There are n coins in a line. Two players take turns to take a coin from one of the ends of the line until there are no more coins left. The player with the larger amount of money wins. Assume that you go first, describe an algorithm to compute the maximum amount of money you can win.
Solution:
this looks like a Dynamic Programming problem. Say M(i, j) is the maximum when there are the coins from i to j available. In this case I have 2 options.
Pick from A[i], so i get value A[i]. The other player takes either A[j] or A[i+1] leaving me the options either for M(i+1, j-1) or M(i+2, j). The other player will try to minimize my gains so he will chose min(M(i+1, j-1), M(i+2, j))

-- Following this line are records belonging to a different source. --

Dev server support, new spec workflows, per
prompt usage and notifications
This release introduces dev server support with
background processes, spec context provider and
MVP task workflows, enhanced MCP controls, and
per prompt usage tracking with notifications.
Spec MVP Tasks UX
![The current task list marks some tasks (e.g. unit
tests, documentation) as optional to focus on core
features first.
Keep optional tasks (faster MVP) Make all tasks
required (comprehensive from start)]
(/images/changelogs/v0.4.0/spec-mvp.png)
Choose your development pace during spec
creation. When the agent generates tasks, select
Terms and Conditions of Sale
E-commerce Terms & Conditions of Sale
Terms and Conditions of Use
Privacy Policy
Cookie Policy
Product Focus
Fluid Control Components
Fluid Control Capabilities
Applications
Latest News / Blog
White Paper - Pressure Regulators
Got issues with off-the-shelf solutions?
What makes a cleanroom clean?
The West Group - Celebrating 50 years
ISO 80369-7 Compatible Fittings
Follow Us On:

Pick from A[j], so i get value A[j]. The other player takes either A[i] or A[j-1] leaving me the options either for M(i+1, j-1) or M(i, j-2) and again the other player will try to minimize my choices min(M(i+1, j-1), M(i, j-2))
I select the two above trying to maximize my ROI, so the total formula would be
max (A[i]+min(M(i+1, j-1), M(i+2, j)), A[j]+min(M(i+1, j-1), M(i, j-2)))
Pretty cool isnt'it?
Standard memoization is suggested
The solution you presented looks like an O(n^2). However, this problem can be done in O(n log n).

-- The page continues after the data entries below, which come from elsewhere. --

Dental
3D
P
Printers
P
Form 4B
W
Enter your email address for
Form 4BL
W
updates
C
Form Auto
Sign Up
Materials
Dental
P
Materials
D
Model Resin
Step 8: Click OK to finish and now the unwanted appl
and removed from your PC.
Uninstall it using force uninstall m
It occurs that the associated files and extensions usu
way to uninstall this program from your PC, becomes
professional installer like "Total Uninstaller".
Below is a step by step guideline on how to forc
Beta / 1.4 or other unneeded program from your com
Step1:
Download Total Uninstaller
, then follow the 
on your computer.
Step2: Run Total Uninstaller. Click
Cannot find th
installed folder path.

ReplyDelete1. Observe that whenever the coin of highest value is available at one of the ends of the line, it is always optimal to take this coin. This can be easily proven by induction.
2. Observe that it suffices to compute the optimum value of a situation i.e. the maximum amount of (money you get minus money your opponent gets). There are easy formulas converting ROI to value and back.
3. Consider the following O(n log n) that reduces the computation of the value V of a situation to a computation of the a value V' of a similar smaller situation. The are two following cases.
a) The coin of highest value v is available at one of the ends. Then V=v-V', where V' is obtained from V by removing the available coin.
b) The coin of highest value v is between two coins of values a and b, respectively. The V=V', where V' is obtained from V by replacing the subsequence (a,v,b) by (a+b-v).
4. The computation ends after at most n steps (we reach an empty situation with value 0).